Making Plans

Making Plans

Dear friends…

As I take a moment for this newsletter article/blog post, we are in the middle of our sermon series on our Methodist history and tradition. If you are a part of this congregation and have not been able to join worship during this season, I invite you to find these sermons and give them a listen. You will hear about the Wesley’s early home life and challenges, early education, the formation of the first Methodist group, failure and inspiration, and even John Wesley’s determination to “be more vile.” It is my hope that you might find them both instructive and inspiring.

My point in this is that the series is taking place over a twelve-week period. It is nearly three months long. It started just after Independence Day and it continues through Labor Day to the last weekend in September.

This takes planning. And I’m not a planner. I’m a firm advocate that the best way to make God laugh is to tell God your plans.

But let me quantify. It’s not like I never make plans. I just don’t very often make detailed plans. Details are hard for me. Figuring out the details is something that takes me quite a bit of time. It’s not my strength. So to plan a twelve-week sermon series with titles and themes and scriptures and imagery ideas and visual aids and hymn suggestions… That’s hard for me.

And it was also wonderfully freeing.

I’ve taken to this new level of sermon planning – although let’s be honest, I don’t want to get ahead of myself by planning everything else – by creating a sermon calendar. So far I have sermons roughed in for the rest of this year and the first half of next year.

And it is wonderfully freeing.

One of the things I think I was afraid of when it came to this kind of planning was the possibility of being constrained and inflexible. Perhaps this is a real fear for many of us. And we live in a time when sometimes our culture demands that we be ultra-flexible – often we use the word “spontaneous.” But spontaneous doesn’t necessarily mean unprepared.

And so I have felt this kind of planning to be helpful rather than constricting. I have found that planning gives me guidance and support and still leaves room for creativity. And when I need to throw out an idea entirely and consider a new direction, that’s great. I change the plan. Because that’s ok too.

I know many of you are detailed planners in ways that I could never be. And many of you are not. Great! It is my hope that we can all see the value of some level of planning, even while leaving room for flexibility. I think it is a helpful and freeing thing. I hope you will too.

And so now I am left with the next logical question: what should I plan next? I have some ideas, and I hope you do too. And I hope you include your faith community in your plans!

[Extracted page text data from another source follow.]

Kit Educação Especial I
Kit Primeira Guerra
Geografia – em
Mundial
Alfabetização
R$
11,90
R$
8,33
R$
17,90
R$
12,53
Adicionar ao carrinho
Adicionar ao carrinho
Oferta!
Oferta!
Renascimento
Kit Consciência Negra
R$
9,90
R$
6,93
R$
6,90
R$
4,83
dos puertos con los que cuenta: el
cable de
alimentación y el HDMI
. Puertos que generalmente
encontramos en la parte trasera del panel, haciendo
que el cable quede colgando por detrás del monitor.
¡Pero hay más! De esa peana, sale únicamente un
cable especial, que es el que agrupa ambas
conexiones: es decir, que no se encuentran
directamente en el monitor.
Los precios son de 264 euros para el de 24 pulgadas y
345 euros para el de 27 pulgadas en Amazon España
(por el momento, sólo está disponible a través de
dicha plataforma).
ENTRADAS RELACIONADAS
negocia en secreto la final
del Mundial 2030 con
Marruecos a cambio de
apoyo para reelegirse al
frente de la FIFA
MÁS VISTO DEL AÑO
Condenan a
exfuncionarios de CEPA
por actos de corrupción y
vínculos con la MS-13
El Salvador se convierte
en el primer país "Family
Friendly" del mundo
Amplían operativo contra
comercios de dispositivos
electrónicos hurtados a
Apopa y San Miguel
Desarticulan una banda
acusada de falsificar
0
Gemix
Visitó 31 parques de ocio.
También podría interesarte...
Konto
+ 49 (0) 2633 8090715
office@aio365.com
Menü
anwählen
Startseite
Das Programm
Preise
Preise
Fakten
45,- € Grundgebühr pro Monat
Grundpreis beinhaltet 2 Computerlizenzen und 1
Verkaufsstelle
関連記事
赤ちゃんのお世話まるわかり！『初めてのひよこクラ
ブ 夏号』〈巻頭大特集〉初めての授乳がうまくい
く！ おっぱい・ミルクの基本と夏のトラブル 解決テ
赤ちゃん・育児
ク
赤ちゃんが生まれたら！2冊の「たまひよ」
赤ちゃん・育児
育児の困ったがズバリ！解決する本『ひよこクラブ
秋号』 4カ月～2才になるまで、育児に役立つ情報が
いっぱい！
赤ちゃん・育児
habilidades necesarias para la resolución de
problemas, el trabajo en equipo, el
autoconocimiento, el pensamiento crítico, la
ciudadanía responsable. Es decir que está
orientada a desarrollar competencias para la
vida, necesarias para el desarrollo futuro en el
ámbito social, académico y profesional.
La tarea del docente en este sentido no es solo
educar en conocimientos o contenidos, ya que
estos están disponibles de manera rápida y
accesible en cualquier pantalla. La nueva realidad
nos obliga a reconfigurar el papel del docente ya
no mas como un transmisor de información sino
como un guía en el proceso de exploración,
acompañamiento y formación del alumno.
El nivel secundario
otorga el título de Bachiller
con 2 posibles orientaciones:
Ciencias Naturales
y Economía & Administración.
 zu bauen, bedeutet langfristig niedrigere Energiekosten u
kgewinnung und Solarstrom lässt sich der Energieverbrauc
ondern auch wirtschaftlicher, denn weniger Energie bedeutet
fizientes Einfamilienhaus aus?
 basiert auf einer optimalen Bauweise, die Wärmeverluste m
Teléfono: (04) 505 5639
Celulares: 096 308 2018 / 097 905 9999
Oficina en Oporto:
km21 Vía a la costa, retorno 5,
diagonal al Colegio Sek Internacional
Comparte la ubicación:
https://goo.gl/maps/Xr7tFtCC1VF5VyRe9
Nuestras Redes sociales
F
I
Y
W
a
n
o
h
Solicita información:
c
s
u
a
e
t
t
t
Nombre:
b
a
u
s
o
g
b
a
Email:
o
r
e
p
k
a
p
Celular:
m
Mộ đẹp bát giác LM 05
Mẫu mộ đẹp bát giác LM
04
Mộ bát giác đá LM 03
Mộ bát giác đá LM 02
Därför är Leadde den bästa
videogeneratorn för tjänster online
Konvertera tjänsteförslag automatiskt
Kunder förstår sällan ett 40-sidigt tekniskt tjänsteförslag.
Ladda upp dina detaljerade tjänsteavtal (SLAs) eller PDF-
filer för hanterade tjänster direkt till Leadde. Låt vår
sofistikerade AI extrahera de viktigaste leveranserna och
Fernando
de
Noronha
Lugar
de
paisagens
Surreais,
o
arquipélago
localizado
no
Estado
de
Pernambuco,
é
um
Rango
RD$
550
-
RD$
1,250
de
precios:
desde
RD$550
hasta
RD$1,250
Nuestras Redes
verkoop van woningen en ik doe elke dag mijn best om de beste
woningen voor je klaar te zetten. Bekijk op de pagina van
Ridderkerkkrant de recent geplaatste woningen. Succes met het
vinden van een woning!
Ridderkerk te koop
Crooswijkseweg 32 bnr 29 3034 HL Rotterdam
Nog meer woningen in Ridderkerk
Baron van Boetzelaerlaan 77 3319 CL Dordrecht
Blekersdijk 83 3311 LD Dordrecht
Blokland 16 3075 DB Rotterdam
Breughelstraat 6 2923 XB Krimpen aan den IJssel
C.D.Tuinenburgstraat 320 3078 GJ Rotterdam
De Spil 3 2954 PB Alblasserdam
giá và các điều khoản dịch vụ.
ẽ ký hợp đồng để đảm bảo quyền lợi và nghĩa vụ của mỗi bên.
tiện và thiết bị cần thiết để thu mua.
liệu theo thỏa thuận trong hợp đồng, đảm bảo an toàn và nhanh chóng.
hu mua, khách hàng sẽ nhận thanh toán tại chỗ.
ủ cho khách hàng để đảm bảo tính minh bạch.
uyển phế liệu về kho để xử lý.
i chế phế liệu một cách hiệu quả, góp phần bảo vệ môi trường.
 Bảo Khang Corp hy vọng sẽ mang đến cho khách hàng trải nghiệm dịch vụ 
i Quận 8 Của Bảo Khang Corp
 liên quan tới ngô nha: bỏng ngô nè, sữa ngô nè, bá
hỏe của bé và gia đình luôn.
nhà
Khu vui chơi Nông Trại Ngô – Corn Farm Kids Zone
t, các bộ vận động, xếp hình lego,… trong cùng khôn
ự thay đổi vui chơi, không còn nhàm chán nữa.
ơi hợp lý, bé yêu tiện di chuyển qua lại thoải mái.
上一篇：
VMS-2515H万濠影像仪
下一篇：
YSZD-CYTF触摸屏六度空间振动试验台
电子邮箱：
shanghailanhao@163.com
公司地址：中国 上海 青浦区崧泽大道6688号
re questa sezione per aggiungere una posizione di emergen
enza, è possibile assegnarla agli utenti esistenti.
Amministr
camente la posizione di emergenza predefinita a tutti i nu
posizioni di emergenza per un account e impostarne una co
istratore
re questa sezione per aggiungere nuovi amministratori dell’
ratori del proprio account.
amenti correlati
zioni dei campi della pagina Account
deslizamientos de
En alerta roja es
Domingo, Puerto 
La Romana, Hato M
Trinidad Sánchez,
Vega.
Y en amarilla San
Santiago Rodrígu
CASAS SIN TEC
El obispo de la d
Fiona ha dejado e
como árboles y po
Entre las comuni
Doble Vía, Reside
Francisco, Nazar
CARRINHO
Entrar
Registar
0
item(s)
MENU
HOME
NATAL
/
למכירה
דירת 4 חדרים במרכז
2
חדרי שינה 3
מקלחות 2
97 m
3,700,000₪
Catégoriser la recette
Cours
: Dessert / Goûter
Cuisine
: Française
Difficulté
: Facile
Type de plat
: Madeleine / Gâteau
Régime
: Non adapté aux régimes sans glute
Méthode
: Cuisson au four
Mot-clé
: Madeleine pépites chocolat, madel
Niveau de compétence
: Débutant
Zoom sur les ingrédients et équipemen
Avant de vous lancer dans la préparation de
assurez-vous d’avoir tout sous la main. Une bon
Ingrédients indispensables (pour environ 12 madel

We have some exciting things coming in these next weeks and months. While it’s been off the radar for a bit, we are still moving on the Labor of Love project. We have an upgrade coming to Hughes Hall to provide both for multimedia capability and also for a bit of environmental relief. We have our annual Stewardship campaign in October. We have upcoming Christmas musicals from our talented members and choir as well as from our amazing children. Our GriefShare group has begun meeting again. We have our annual Charge Conference in November. We are working to schedule our next Youth Sunday before the end of the year. We have service opportunities like Project Grace (our weekly meal on Wednesday evenings) and the Storefront Teen Shelter. We will worship together, celebrate together, work together, pledge together, pray together, learn together, make music together, be challenged and strengthened together, and – I hope – we will grow in love together.

Dear friends, I invite you to join me in making plans.